• _Data excerpts_

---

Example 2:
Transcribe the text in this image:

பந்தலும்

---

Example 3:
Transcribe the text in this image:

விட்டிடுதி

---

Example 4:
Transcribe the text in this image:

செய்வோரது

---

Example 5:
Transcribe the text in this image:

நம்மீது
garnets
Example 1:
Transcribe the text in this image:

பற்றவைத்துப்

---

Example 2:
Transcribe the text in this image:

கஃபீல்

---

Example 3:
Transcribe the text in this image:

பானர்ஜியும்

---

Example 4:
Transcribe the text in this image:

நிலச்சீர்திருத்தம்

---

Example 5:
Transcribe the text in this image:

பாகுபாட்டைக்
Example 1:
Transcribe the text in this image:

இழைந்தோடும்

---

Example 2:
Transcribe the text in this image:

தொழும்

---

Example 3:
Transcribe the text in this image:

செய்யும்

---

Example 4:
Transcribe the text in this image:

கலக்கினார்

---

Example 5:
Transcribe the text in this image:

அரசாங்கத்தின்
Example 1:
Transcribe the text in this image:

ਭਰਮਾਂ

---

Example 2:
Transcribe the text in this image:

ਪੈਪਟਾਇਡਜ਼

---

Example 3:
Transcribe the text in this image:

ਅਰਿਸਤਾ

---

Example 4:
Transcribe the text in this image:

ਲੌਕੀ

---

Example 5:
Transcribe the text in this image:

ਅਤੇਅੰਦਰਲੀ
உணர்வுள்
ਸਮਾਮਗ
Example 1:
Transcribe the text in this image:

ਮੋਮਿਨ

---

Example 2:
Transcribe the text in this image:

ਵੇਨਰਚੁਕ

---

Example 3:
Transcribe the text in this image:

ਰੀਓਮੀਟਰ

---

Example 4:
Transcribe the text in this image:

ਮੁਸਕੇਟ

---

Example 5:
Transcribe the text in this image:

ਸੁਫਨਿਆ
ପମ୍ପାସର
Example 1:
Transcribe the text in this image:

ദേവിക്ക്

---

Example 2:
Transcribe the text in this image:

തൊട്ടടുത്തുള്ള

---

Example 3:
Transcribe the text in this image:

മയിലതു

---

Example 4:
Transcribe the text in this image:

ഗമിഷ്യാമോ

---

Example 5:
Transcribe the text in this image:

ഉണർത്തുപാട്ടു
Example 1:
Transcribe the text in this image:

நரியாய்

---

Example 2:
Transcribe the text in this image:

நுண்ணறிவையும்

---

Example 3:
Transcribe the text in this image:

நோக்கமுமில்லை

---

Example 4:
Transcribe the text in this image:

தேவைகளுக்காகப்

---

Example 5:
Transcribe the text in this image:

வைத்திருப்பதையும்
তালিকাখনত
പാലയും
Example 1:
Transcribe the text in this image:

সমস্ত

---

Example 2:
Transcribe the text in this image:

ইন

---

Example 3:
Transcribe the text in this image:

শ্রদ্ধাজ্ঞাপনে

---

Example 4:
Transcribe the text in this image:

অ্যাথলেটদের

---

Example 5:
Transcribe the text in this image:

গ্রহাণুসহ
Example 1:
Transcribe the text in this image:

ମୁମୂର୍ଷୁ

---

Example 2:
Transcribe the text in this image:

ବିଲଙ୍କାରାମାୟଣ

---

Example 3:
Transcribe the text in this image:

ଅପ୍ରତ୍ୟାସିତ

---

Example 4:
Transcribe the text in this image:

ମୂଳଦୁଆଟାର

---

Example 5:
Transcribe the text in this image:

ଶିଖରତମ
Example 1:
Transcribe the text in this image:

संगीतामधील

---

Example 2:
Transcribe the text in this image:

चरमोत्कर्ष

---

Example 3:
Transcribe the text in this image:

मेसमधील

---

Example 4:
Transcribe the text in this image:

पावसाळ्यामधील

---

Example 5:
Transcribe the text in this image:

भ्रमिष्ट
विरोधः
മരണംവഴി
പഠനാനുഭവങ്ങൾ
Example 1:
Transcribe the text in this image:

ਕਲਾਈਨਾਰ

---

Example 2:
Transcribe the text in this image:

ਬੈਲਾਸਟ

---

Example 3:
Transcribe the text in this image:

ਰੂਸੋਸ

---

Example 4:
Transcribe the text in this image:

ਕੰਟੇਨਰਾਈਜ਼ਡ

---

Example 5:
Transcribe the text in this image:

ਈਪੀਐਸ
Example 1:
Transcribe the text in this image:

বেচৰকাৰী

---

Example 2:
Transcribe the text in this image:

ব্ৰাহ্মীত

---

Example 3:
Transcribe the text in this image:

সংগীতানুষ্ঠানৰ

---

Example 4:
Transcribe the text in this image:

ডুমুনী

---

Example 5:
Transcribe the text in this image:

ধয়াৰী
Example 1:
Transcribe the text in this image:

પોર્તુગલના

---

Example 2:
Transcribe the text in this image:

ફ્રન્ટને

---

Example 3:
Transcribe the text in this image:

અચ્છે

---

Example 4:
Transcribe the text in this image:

• _What is required_
All entries are to be copied exactly as they read.

• _Answer for this exercise_
---

Example 2:
Transcribe the text in this image:

பந்தலும்

---

Example 3:
Transcribe the text in this image:

விட்டிடுதி

---

Example 4:
Transcribe the text in this image:

செய்வோரது

---

Example 5:
Transcribe the text in this image:

நம்மீது
garnets
Example 1:
Transcribe the text in this image:

பற்றவைத்துப்

---

Example 2:
Transcribe the text in this image:

கஃபீல்

---

Example 3:
Transcribe the text in this image:

பானர்ஜியும்

---

Example 4:
Transcribe the text in this image:

நிலச்சீர்திருத்தம்

---

Example 5:
Transcribe the text in this image:

பாகுபாட்டைக்
Example 1:
Transcribe the text in this image:

இழைந்தோடும்

---

Example 2:
Transcribe the text in this image:

தொழும்

---

Example 3:
Transcribe the text in this image:

செய்யும்

---

Example 4:
Transcribe the text in this image:

கலக்கினார்

---

Example 5:
Transcribe the text in this image:

அரசாங்கத்தின்
Example 1:
Transcribe the text in this image:

ਭਰਮਾਂ

---

Example 2:
Transcribe the text in this image:

ਪੈਪਟਾਇਡਜ਼

---

Example 3:
Transcribe the text in this image:

ਅਰਿਸਤਾ

---

Example 4:
Transcribe the text in this image:

ਲੌਕੀ

---

Example 5:
Transcribe the text in this image:

ਅਤੇਅੰਦਰਲੀ
உணர்வுள்
ਸਮਾਮਗ
Example 1:
Transcribe the text in this image:

ਮੋਮਿਨ

---

Example 2:
Transcribe the text in this image:

ਵੇਨਰਚੁਕ

---

Example 3:
Transcribe the text in this image:

ਰੀਓਮੀਟਰ

---

Example 4:
Transcribe the text in this image:

ਮੁਸਕੇਟ

---

Example 5:
Transcribe the text in this image:

ਸੁਫਨਿਆ
ପମ୍ପାସର
Example 1:
Transcribe the text in this image:

ദേവിക്ക്

---

Example 2:
Transcribe the text in this image:

തൊട്ടടുത്തുള്ള

---

Example 3:
Transcribe the text in this image:

മയിലതു

---

Example 4:
Transcribe the text in this image:

ഗമിഷ്യാമോ

---

Example 5:
Transcribe the text in this image:

ഉണർത്തുപാട്ടു
Example 1:
Transcribe the text in this image:

நரியாய்

---

Example 2:
Transcribe the text in this image:

நுண்ணறிவையும்

---

Example 3:
Transcribe the text in this image:

நோக்கமுமில்லை

---

Example 4:
Transcribe the text in this image:

தேவைகளுக்காகப்

---

Example 5:
Transcribe the text in this image:

வைத்திருப்பதையும்
তালিকাখনত
പാലയും
Example 1:
Transcribe the text in this image:

সমস্ত

---

Example 2:
Transcribe the text in this image:

ইন

---

Example 3:
Transcribe the text in this image:

শ্রদ্ধাজ্ঞাপনে

---

Example 4:
Transcribe the text in this image:

অ্যাথলেটদের

---

Example 5:
Transcribe the text in this image:

গ্রহাণুসহ
Example 1:
Transcribe the text in this image:

ମୁମୂର୍ଷୁ

---

Example 2:
Transcribe the text in this image:

ବିଲଙ୍କାରାମାୟଣ

---

Example 3:
Transcribe the text in this image:

ଅପ୍ରତ୍ୟାସିତ

---

Example 4:
Transcribe the text in this image:

ମୂଳଦୁଆଟାର

---

Example 5:
Transcribe the text in this image:

ଶିଖରତମ
Example 1:
Transcribe the text in this image:

संगीतामधील

---

Example 2:
Transcribe the text in this image:

चरमोत्कर्ष

---

Example 3:
Transcribe the text in this image:

मेसमधील

---

Example 4:
Transcribe the text in this image:

पावसाळ्यामधील

---

Example 5:
Transcribe the text in this image:

भ्रमिष्ट
विरोधः
മരണംവഴി
പഠനാനുഭവങ്ങൾ
Example 1:
Transcribe the text in this image:

ਕਲਾਈਨਾਰ

---

Example 2:
Transcribe the text in this image:

ਬੈਲਾਸਟ

---

Example 3:
Transcribe the text in this image:

ਰੂਸੋਸ

---

Example 4:
Transcribe the text in this image:

ਕੰਟੇਨਰਾਈਜ਼ਡ

---

Example 5:
Transcribe the text in this image:

ਈਪੀਐਸ
Example 1:
Transcribe the text in this image:

বেচৰকাৰী

---

Example 2:
Transcribe the text in this image:

ব্ৰাহ্মীত

---

Example 3:
Transcribe the text in this image:

সংগীতানুষ্ঠানৰ

---

Example 4:
Transcribe the text in this image:

ডুমুনী

---

Example 5:
Transcribe the text in this image:

ধয়াৰী
Example 1:
Transcribe the text in this image:

પોર્તુગલના

---

Example 2:
Transcribe the text in this image:

ફ્રન્ટને

---

Example 3:
Transcribe the text in this image:

અચ્છે

---

Example 4:
Transcribe the text in this image:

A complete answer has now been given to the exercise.